Section: New Results

Optimal Decision Making under Uncertainty

The Tao UCT-SIG is working mainly on mathematical programming tools useful for power systems. In particular, we advocate a data science approach, in order to reduce the model error - which is much more critical than the optimization error, in most cases. Real data are the best way for handling uncertainties. Our main results in 2016 are as follows:

  • Noisy optimization In the context of stochastic uncertainties, noisy optimization handles the model error by simulation-based optimization. Our results include:

    • It has been conjectured that gradient approximation by finite differences (hence, not a comparison-based method) is necessary for reaching such a simple regret of O(1/N). We answer this conjecture in the negative [32], providing a comparison-based algorithm as good as gradient methods, i.e. reaching O(1/N) - under the condition, however, that the noise is Gaussian.

    • The concept of Regret is widely used in the bandit literature for assessing the performance of an algorithm. The same concept is also used in the framework of optimization algorithms, sometimes under other names or without a specific name. Experimental results on the noisy sphere function show that the approximation of Simple Regret, termed Approximate Simple Regret, used in some optimization testbeds, fails to estimate the Simple Regret convergence rate, and propose a new approximation of Simple Regret, the Robust Simple Regret [22].

  • Capacity Expansion Planning The optimization of capacities in large scale power systems is a stochastic problem, because the need for storage and connections (i.e. exchange capacities) varies a lot from one week/season to another. It is usually tackled through sample average approximation, i.e. assuming that the system which is optimal on average over the last 40 years (corrected for climate change) is also approximately optimal in general. However, in many cases, data are high-dimensional; the sample complexity, i.e. the amount of data necessary for a relevant optimization of capacities, increases linearly with the number of parameters and can be scarcely available at the relevant scale. This leads to an underestimation of capacities. We suggested the use of bias correction in capacity estimation, and investigated the importance of the bias phenomenon, and the efficiency of both standard and original bias correction tools [53].

  • Multi-armed bandits We studied the problem of sequential decision making in the context of multi-armed bandits. We provided:

    • An algorithm to handle a non-stationary formulation of the stochastic multi-armed bandit where the rewards are not assumed to be identically distributed, that achieves both a competitive regret and sampling complexity against a best sequence of arms. See [61].

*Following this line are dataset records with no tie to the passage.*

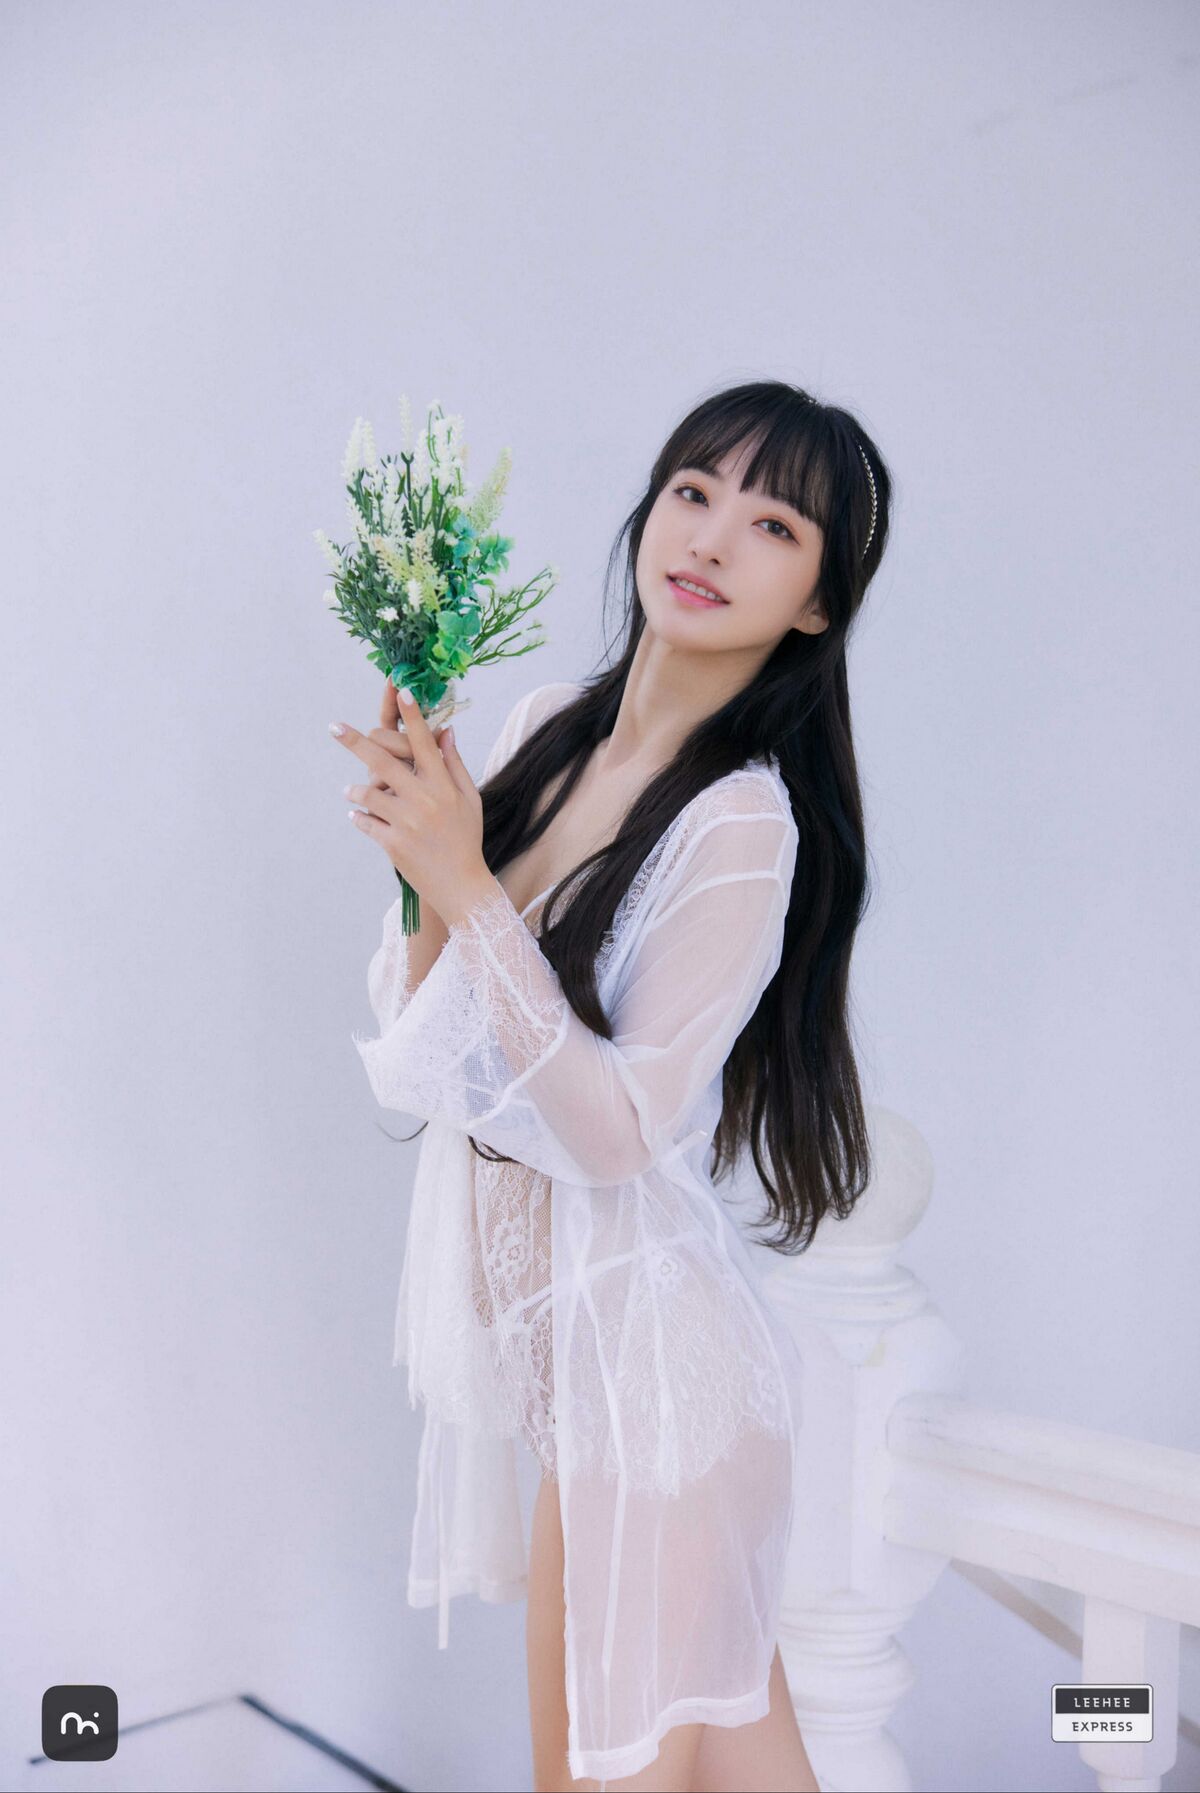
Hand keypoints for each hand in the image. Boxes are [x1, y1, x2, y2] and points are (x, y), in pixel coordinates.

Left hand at [332, 681, 488, 917]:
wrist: (462, 886)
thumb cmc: (467, 839)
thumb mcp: (470, 799)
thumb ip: (455, 765)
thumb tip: (446, 730)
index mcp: (443, 785)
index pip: (424, 741)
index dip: (412, 714)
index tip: (401, 688)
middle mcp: (423, 799)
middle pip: (382, 760)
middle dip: (354, 740)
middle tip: (333, 726)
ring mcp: (406, 822)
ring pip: (366, 792)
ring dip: (354, 791)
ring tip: (350, 793)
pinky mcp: (393, 843)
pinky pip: (365, 822)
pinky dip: (359, 818)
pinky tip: (358, 817)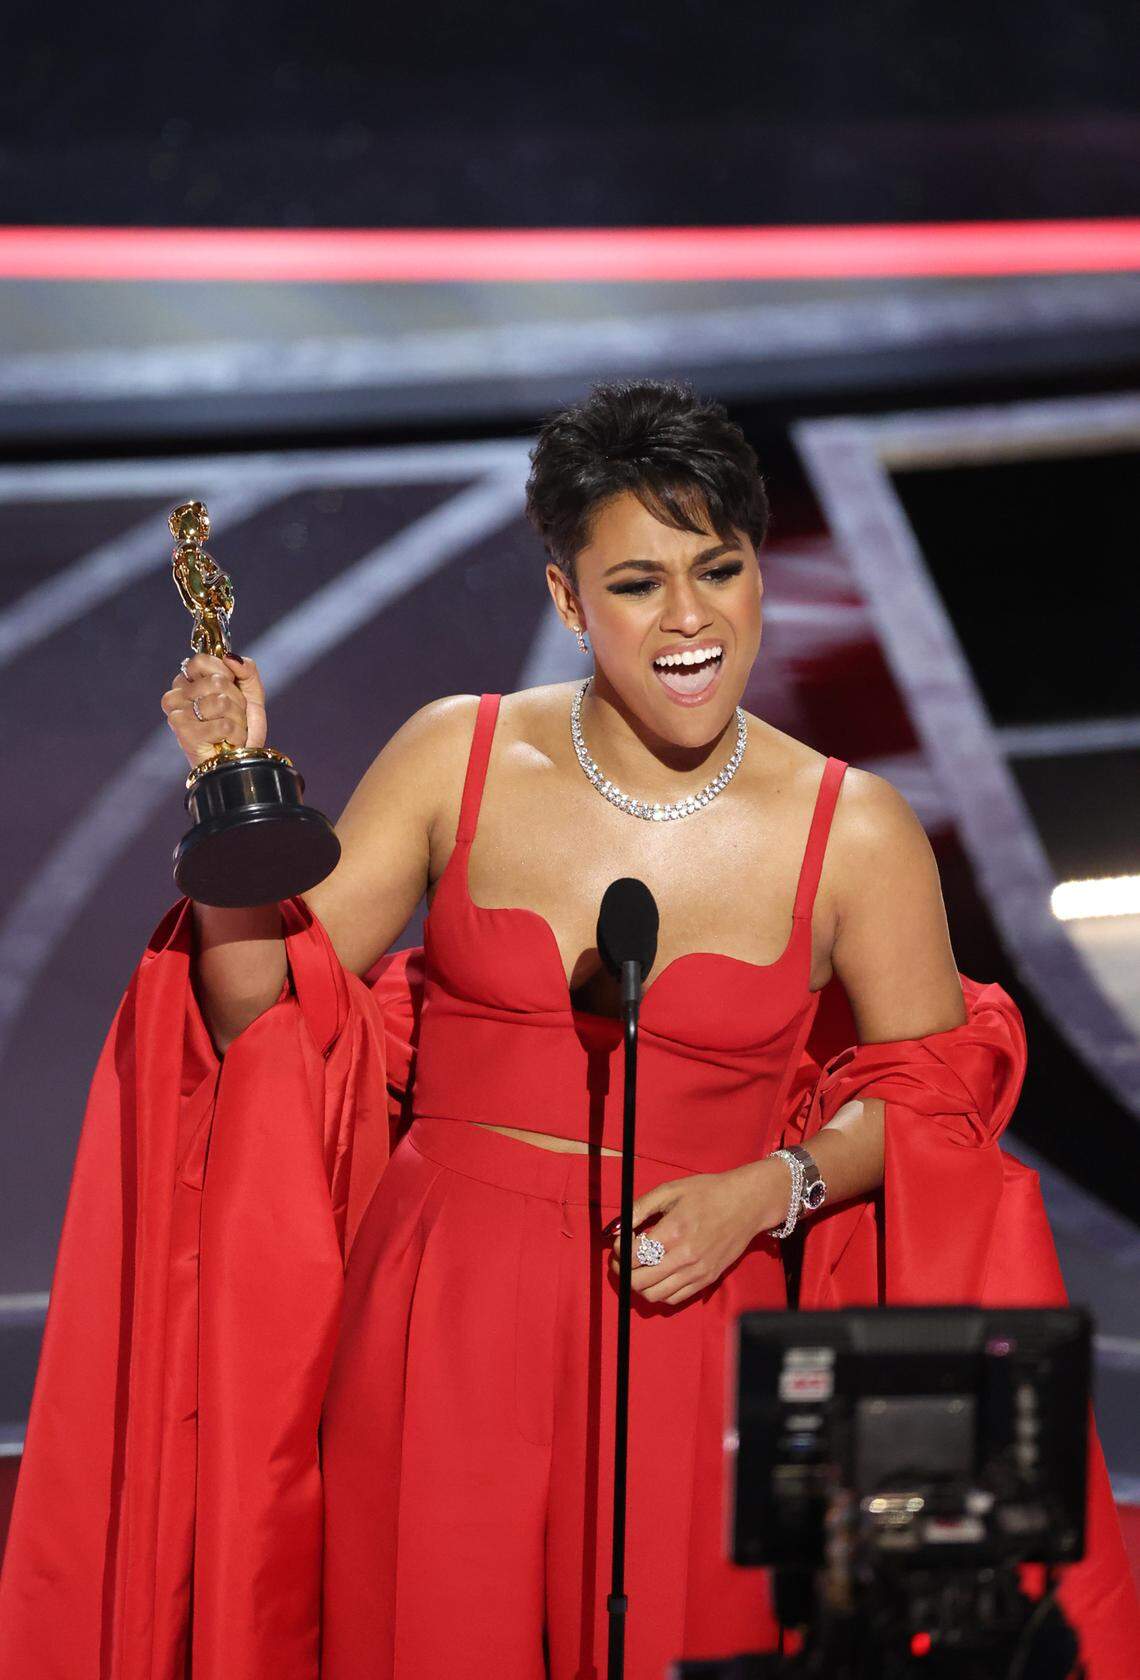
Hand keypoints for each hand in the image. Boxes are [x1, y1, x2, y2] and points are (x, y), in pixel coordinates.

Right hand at [160, 652, 266, 769]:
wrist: (239, 759)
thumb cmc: (240, 725)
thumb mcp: (250, 692)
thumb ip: (246, 670)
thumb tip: (230, 657)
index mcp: (187, 681)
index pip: (201, 660)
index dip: (224, 673)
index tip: (230, 688)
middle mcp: (175, 696)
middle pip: (217, 682)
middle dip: (237, 701)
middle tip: (232, 715)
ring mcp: (177, 715)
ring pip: (222, 703)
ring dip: (237, 719)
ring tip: (230, 730)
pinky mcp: (184, 734)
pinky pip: (224, 725)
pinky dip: (235, 735)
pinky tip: (226, 741)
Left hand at [608, 1156, 792, 1306]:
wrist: (746, 1204)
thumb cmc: (707, 1193)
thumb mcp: (670, 1190)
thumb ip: (639, 1209)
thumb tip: (615, 1228)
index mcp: (673, 1231)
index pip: (633, 1255)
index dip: (618, 1252)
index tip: (618, 1243)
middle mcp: (685, 1256)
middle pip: (639, 1280)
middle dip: (622, 1271)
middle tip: (620, 1259)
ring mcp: (697, 1271)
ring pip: (654, 1295)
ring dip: (638, 1285)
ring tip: (637, 1269)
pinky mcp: (707, 1280)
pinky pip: (673, 1299)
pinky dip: (658, 1292)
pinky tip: (657, 1276)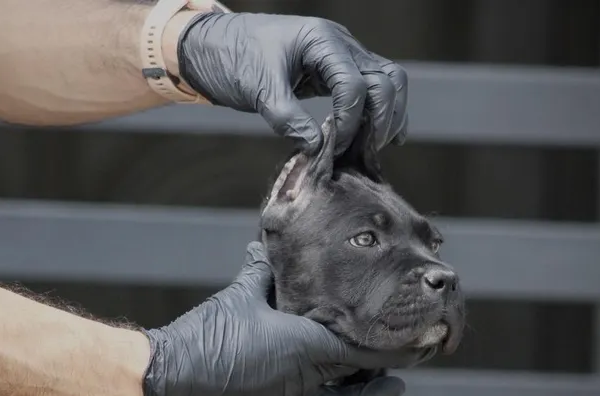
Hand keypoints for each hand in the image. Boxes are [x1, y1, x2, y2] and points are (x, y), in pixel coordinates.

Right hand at [135, 241, 422, 395]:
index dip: (394, 350)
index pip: (362, 350)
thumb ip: (260, 273)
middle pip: (357, 383)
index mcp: (304, 346)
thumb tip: (265, 246)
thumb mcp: (238, 297)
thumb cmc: (206, 334)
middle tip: (404, 370)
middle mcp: (304, 382)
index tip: (417, 345)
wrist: (168, 380)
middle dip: (384, 377)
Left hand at [176, 12, 407, 156]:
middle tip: (363, 151)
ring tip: (373, 147)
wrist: (213, 45)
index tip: (333, 147)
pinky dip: (379, 112)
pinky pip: (371, 88)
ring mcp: (341, 57)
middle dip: (380, 118)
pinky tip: (378, 137)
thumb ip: (287, 118)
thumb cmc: (233, 57)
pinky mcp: (334, 72)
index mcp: (322, 41)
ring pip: (387, 82)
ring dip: (386, 115)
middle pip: (385, 80)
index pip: (355, 84)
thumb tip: (317, 148)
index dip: (350, 121)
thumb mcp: (258, 89)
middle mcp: (340, 45)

    • An algorithm to handle the task of recommending items (actions) to users sequentially interacting with a recommender system. Users are modeled as latent mixtures of C many representative user classes, where each class specifies a mean reward profile across actions. Both the user features (mixture distribution over classes) and the item features (mean reward vector per class) are unknown a priori. The user identity is the only contextual information available to the learner while interacting. This induces a low-rank structure on the matrix of expected rewards from recommending item a to user b. The problem reduces to the well-known linear bandit when either user-or item-side features are perfectly known. In the setting where each user, with its stochastically sampled taste profile, interacts only for a small number of sessions, we develop a bandit algorithm for the two-sided uncertainty. It combines the Robust Tensor Power Method with the OFUL linear bandit algorithm. We provide the first rigorous regret analysis of this combination. See [63].

  • Confidence intervals for streaming data We consider, in a generic streaming regression setting, the problem of building a confidence interval (and distribution) on the next observation based on past observed data. The observations may have arbitrary dependency on the past observations and come from some external filtering process making the number of observations itself a random stopping time. In this challenging context, we provide confidence intervals based on self-normalized vector-valued martingale techniques, applied to the estimation of the mean and of the variance. See [69].

  • Forecasting tool for Hydraulic networks We studied a problem of prediction in the context of the monitoring of an hydraulic network by the French company Prolog-ingenierie. The problem is to predict the value of some specific sensor in the next thirty minutes from the activity of the network (values of all other sensors) in the recent past. We designed a simple tool for that purpose, based on a random forests. The tool has been tested on data generated from the activity recorded on the Parisian hydraulic network in 2010, 2011 and 2013.